Negative Space de Ru Kuwahata et Max Porter

Negative Space, réalisé par Ru Kuwahata et Max Porter, raconte l’histoire de Sam et de sa relation particulière avec son père qui n’est jamais quasiment à la maison. Pourtant, un lien très fort l’unit à lui : il lui a en effet enseigné comment faire sa valise le plus rapidement et efficacement possible, de manière à ne laisser aucun espace vide.

Ru Kuwahata et Max Porter, ces deux spécialistes du cinéma d’animation se sont inspirés d’un poème de l’auteur américain Ron Koertge pour explorer la relation entre un fils et son père qui part toujours en voyage d’affaires. Inspirée par les cadrages du cinéaste japonais Yasujirō Ozu et les sculptures hyperréalistes de Ron Mueck, cette animation en stop-motion nous emmène dans l’intimité de ces personnages, dont l’histoire métaphorique résonne en chacun de nous.

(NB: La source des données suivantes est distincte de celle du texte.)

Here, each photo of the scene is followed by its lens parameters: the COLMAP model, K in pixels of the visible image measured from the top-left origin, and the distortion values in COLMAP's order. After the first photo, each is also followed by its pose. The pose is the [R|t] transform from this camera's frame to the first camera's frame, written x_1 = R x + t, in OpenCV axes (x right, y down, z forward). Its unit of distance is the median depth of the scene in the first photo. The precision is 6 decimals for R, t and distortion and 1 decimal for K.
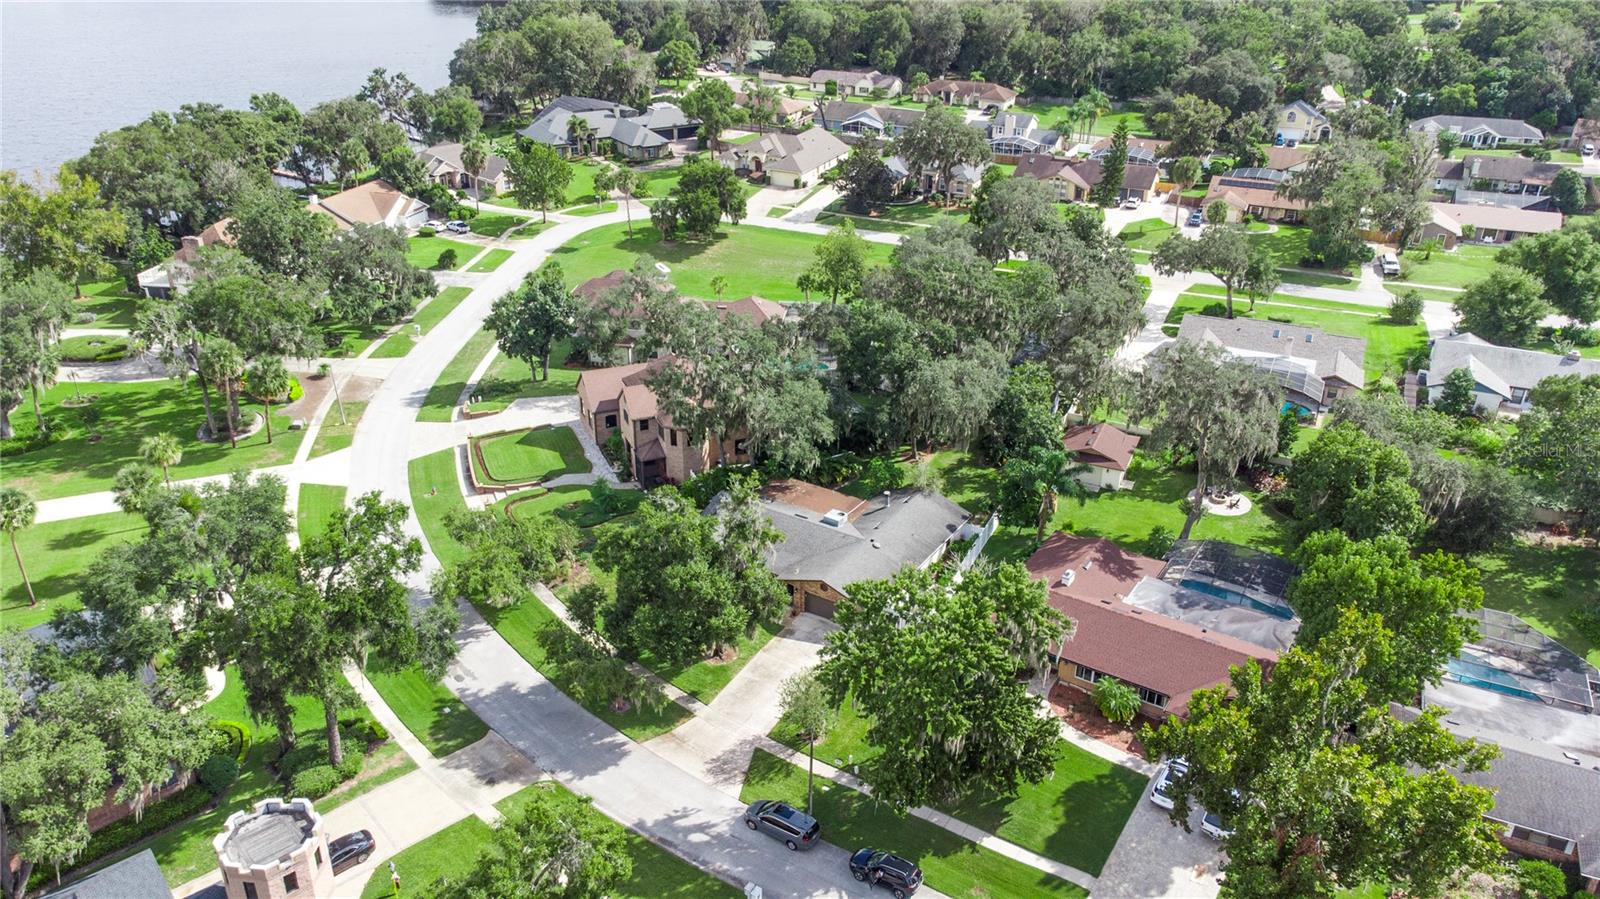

L’espace devient sujet à part entière et métaphore de la relation entre le père et son fils. Organiser de façon efficace l’espace dans une valise reflète la tendance du père à bannir tout ce qui pourrait être superflu et inutile. Aller à l’essentiel et ne garder que le nécessaire, voilà ce qui compte pour lui dont l’unique lien avec son fils est cette valise. A travers les plans aériens de la valise, Kuwahata et Porter montrent toute la minutie avec laquelle le père s’efforce de faire disparaître tout l’espace superflu. Cependant, ce n’est pas cet espace-là qu’il devrait combler, mais bien plus celui qui le sépare de son fils.

La valise symbolise donc la connexion et la séparation entre le père et son fils. Le seul lien intime qui les unit se noue autour de cette valise qui signifie aux yeux du fils un court instant de bonheur avant la séparation inévitable.

Negative Space, nommé aux Oscars et projetée ces jours-ci en compétition nationale au Festival de Clermont-Ferrand, nous reste en mémoire par son aspect réaliste et sa spontanéité. L’animation en volume s’apparente à un film en prise de vues réelles et donne aux objets et aux personnages un aspect vivant. C’est comme si les personnages, de par leur texture et leur spontanéité, devenaient des êtres éveillés que l’on pourrait toucher. Les bruitages naturels procurent également un ton juste à l’animation, que ce soit par le pli des vêtements ou encore le crissement du plastique. Le son provoque en nous des sensations directes et une impression réaliste de ce rituel entre le père et son fils.

Entre humour et tristesse, légèreté et gravité, douceur et amertume, ce film fait également preuve d’une certaine pudeur. Le ton juste employé lui donne un aspect poignant et réaliste. Entre un passé chaleureux et doux, fait de vagues et de soleil et un présent sombre et dur dans la neige et le froid, cette union de deux moments de vie opposés nous laisse une impression douce-amère.

En réalité, ce qui nous marque le plus dans cette histoire, c’est la résonance qu’elle peut avoir en nous. Elle fait renaître tous ces souvenirs qui pourraient paraître insignifiants au premier abord, mais qui restent profondément ancrés dans notre mémoire pour le reste de notre vie. Ce sont toutes ces petites choses qu’on a connues dans notre enfance qui forment un tout et définissent notre présent. Cette animation nous fait comprendre comment nos souvenirs sont liés à des sensations et des petites choses apparemment dérisoires, mais qui témoigneront de toute leur importance à l’âge adulte.
Si cette histoire nous unit, c’est non seulement par les souvenirs qu’elle réveille en chacun de nous, mais aussi parce qu’elle nous rappelle que l’espace le plus important à combler est celui qui nous sépare des autres.